● RECORDS SHOWN
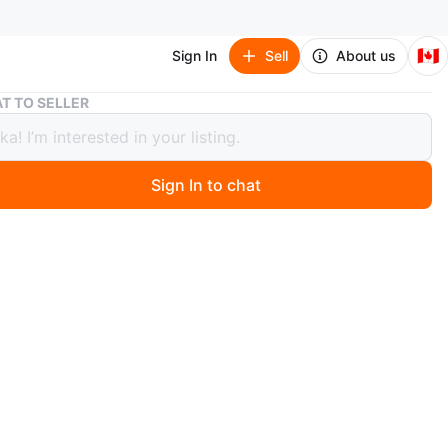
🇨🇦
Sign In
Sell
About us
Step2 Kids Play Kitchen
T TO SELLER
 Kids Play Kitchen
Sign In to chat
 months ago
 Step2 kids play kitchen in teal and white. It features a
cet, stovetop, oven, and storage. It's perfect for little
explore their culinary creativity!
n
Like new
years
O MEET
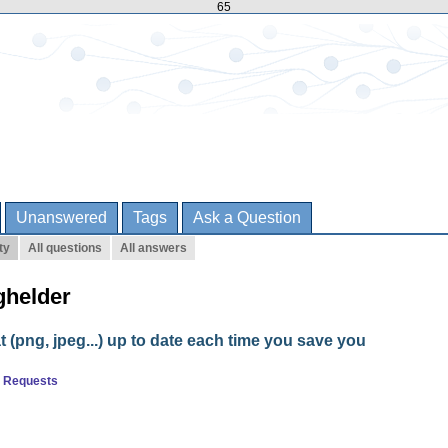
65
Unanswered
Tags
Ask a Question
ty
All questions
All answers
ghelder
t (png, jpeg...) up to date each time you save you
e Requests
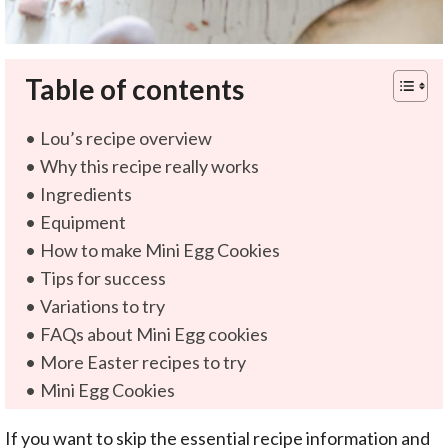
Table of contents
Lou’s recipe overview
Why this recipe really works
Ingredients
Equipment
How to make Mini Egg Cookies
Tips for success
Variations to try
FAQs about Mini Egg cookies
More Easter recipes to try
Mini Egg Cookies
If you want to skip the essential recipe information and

---

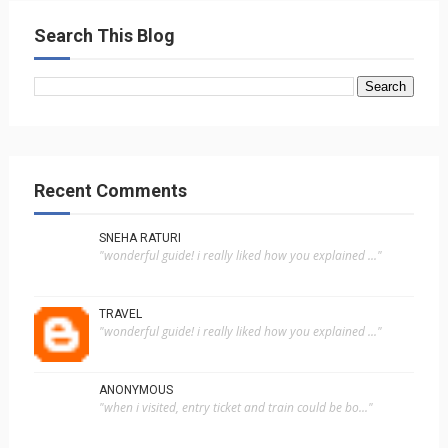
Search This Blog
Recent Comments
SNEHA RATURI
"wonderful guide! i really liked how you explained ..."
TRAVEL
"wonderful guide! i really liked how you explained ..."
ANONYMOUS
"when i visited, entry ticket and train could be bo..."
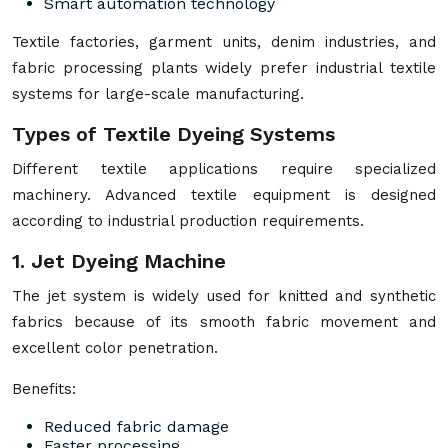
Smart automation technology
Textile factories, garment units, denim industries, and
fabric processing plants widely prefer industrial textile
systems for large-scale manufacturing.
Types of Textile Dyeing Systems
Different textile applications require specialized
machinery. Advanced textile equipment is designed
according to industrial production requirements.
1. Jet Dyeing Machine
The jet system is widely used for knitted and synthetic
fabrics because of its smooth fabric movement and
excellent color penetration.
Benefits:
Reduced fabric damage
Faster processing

● EXERCISE REQUIREMENTS
Each line above that contains the string "processing" should be copied.

● RESULT OF THE TASK
fabric processing plants widely prefer industrial textile
Faster processing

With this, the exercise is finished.